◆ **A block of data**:
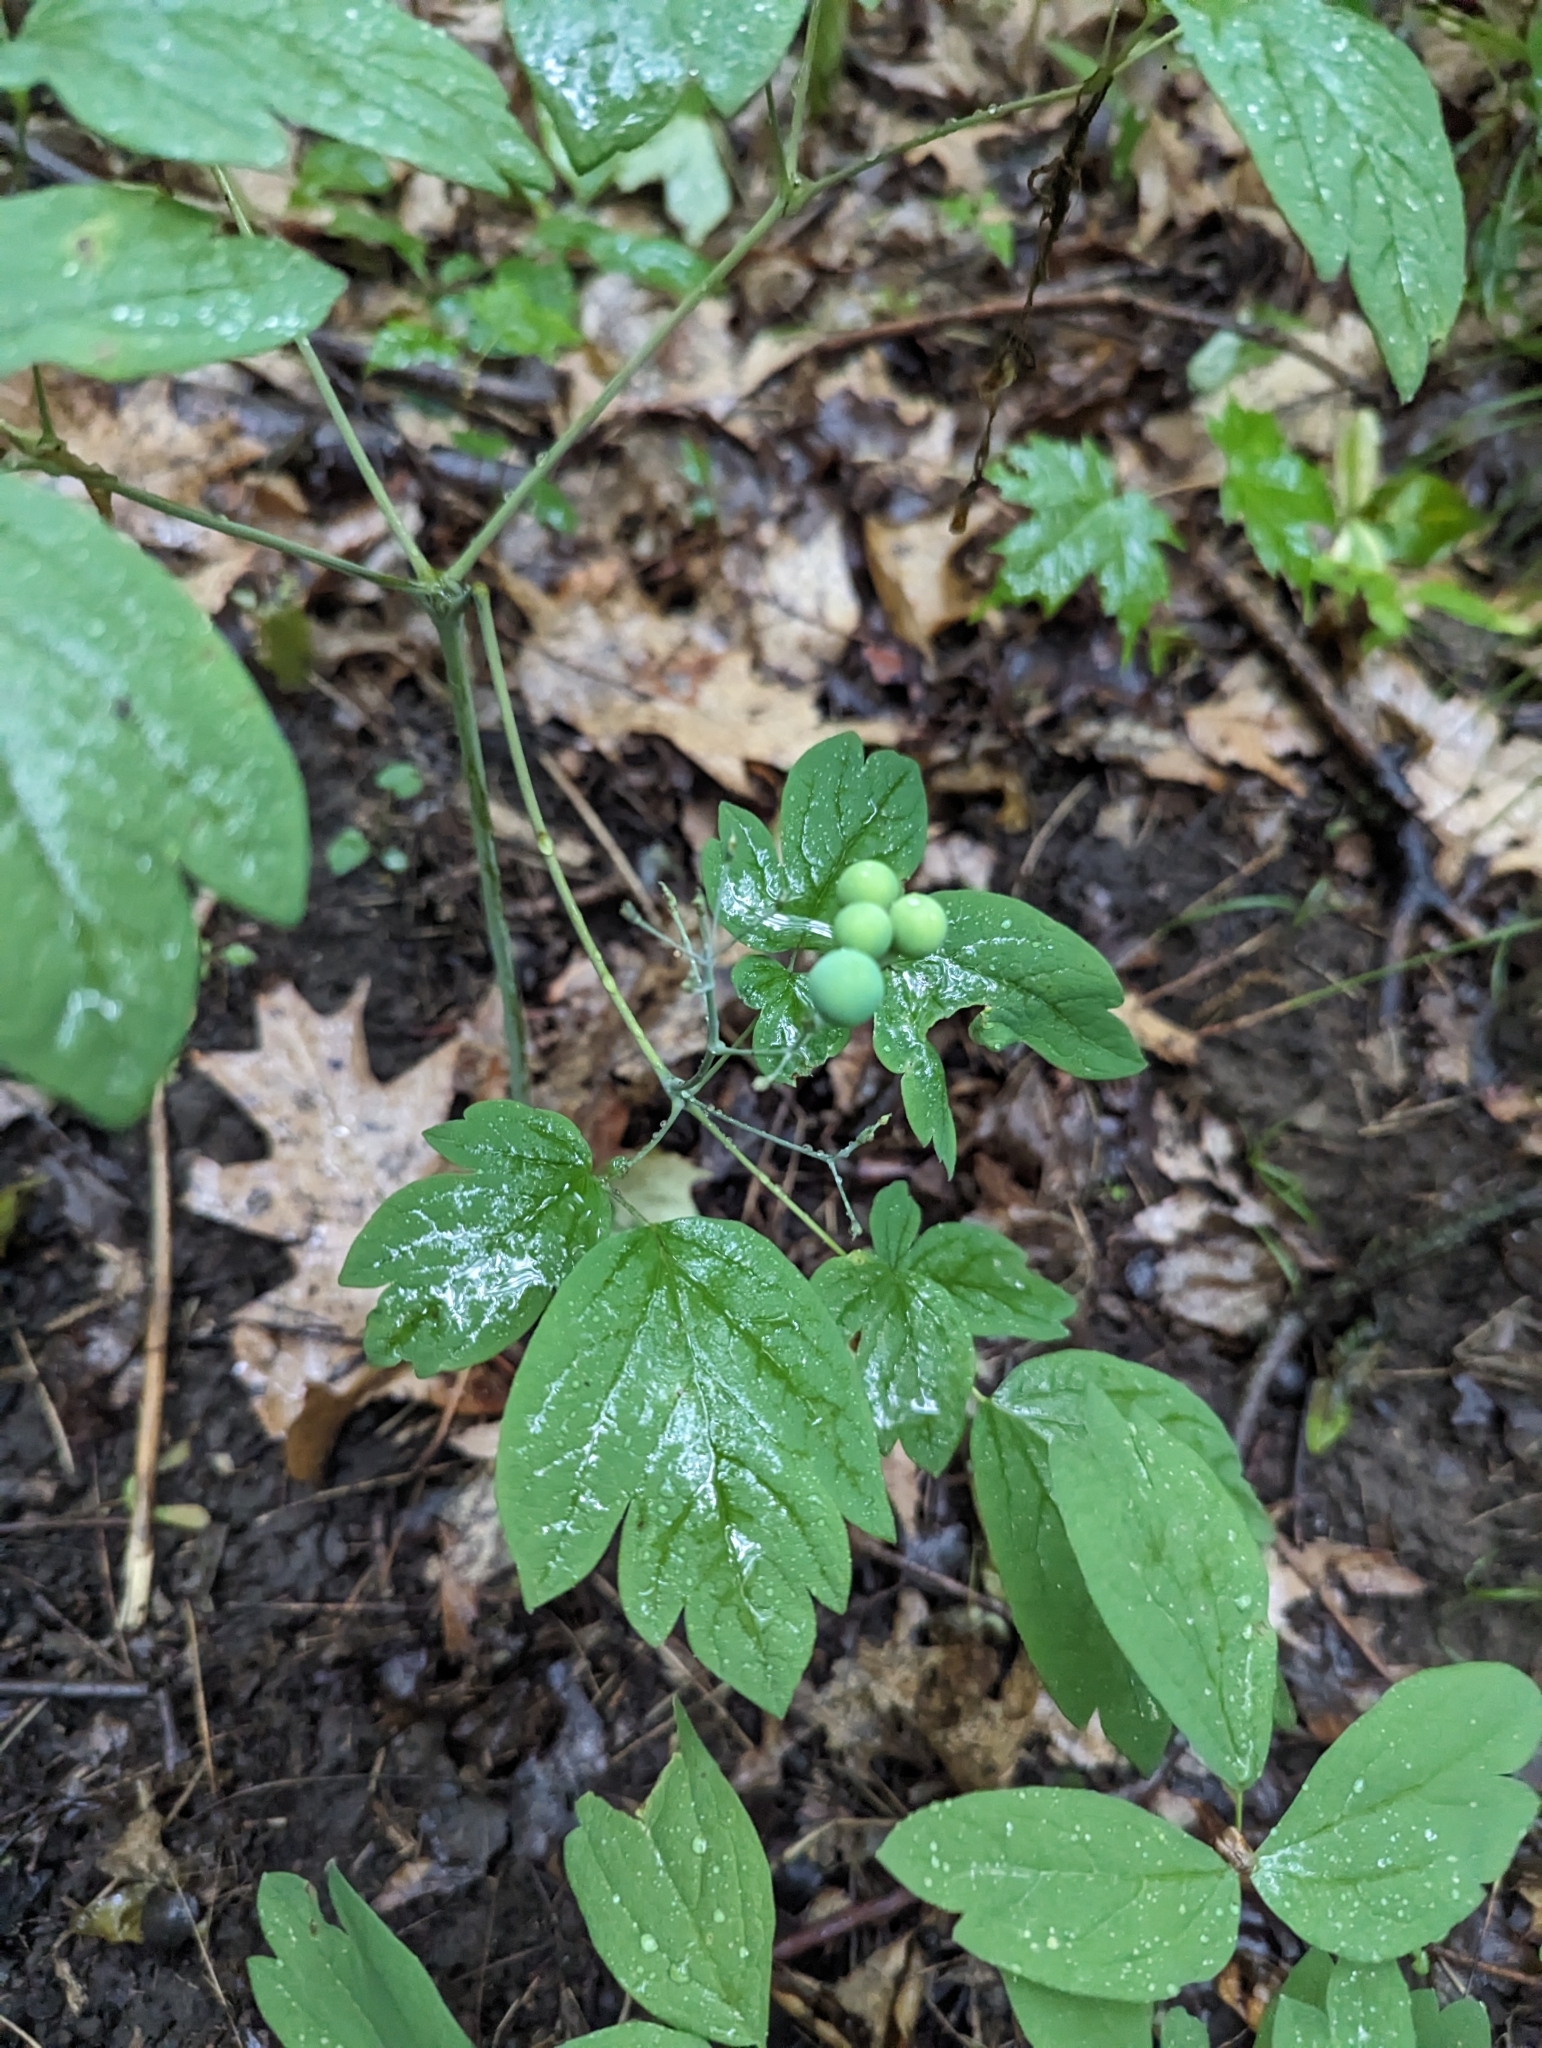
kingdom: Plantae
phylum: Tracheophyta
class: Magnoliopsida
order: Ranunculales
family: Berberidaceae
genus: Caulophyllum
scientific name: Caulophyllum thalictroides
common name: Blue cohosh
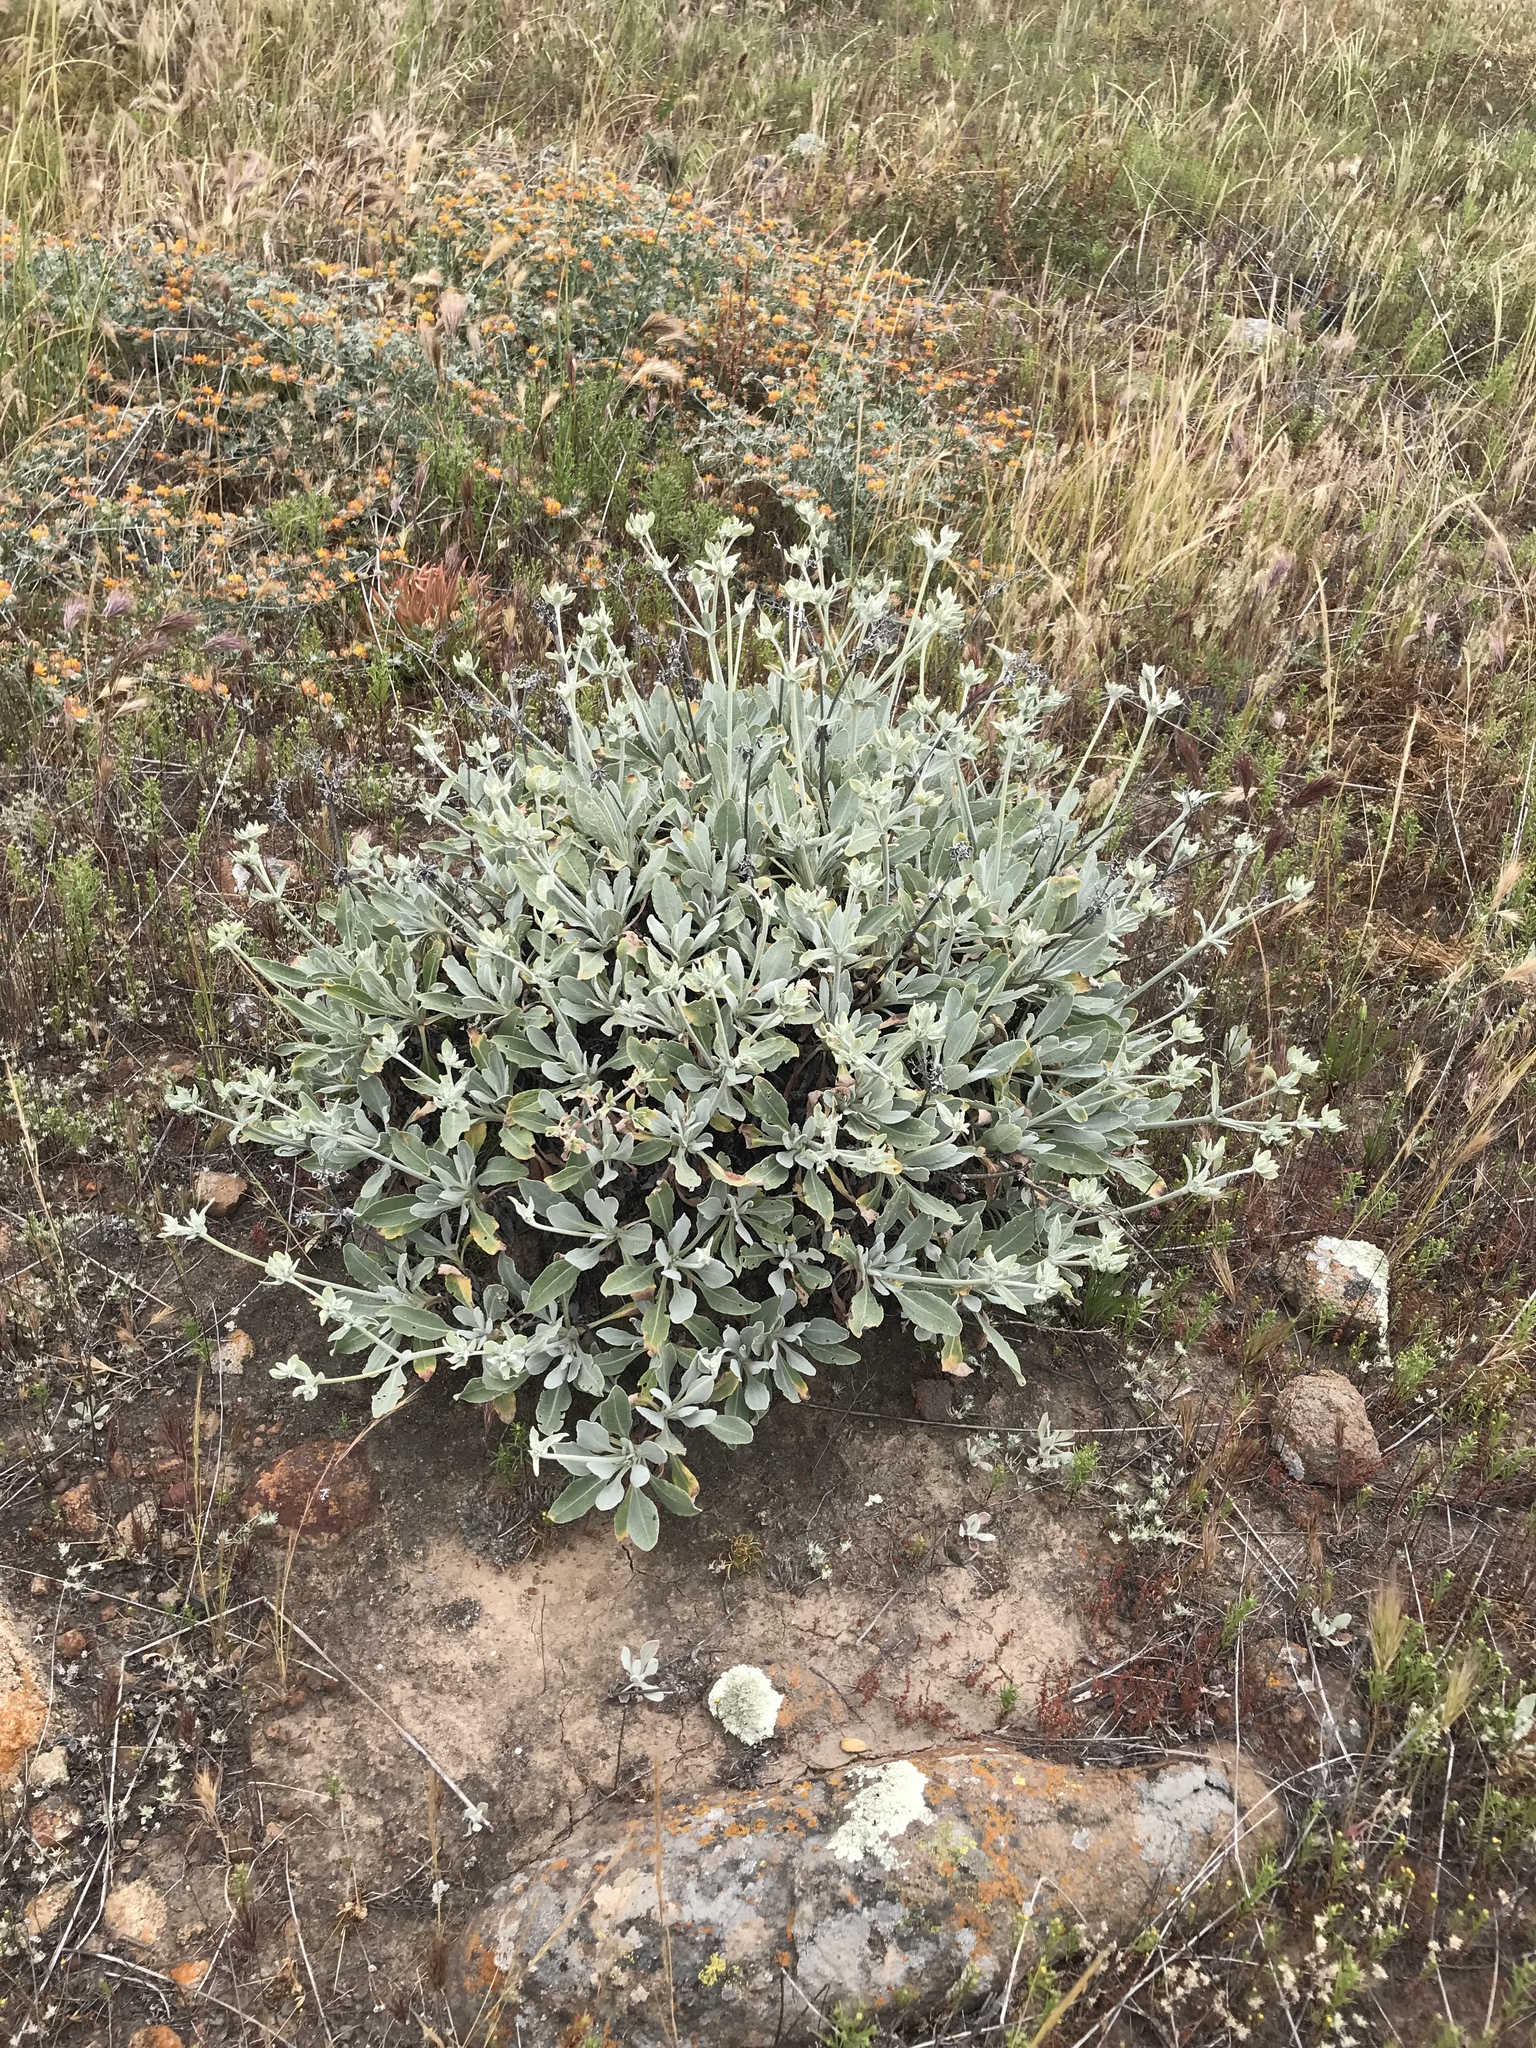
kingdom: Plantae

◆ **Exercise**:
Change "common name" to "vernacular name" throughout the material above, leaving every other line and word as it stands. Omit the pictures.

◆ **Output of the exercise**:
kingdom: Plantae
phylum: Tracheophyta
class: Magnoliopsida
order: Ranunculales
family: Berberidaceae
genus: Caulophyllum
scientific name: Caulophyllum thalictroides
vernacular name: Blue cohosh
kingdom: Plantae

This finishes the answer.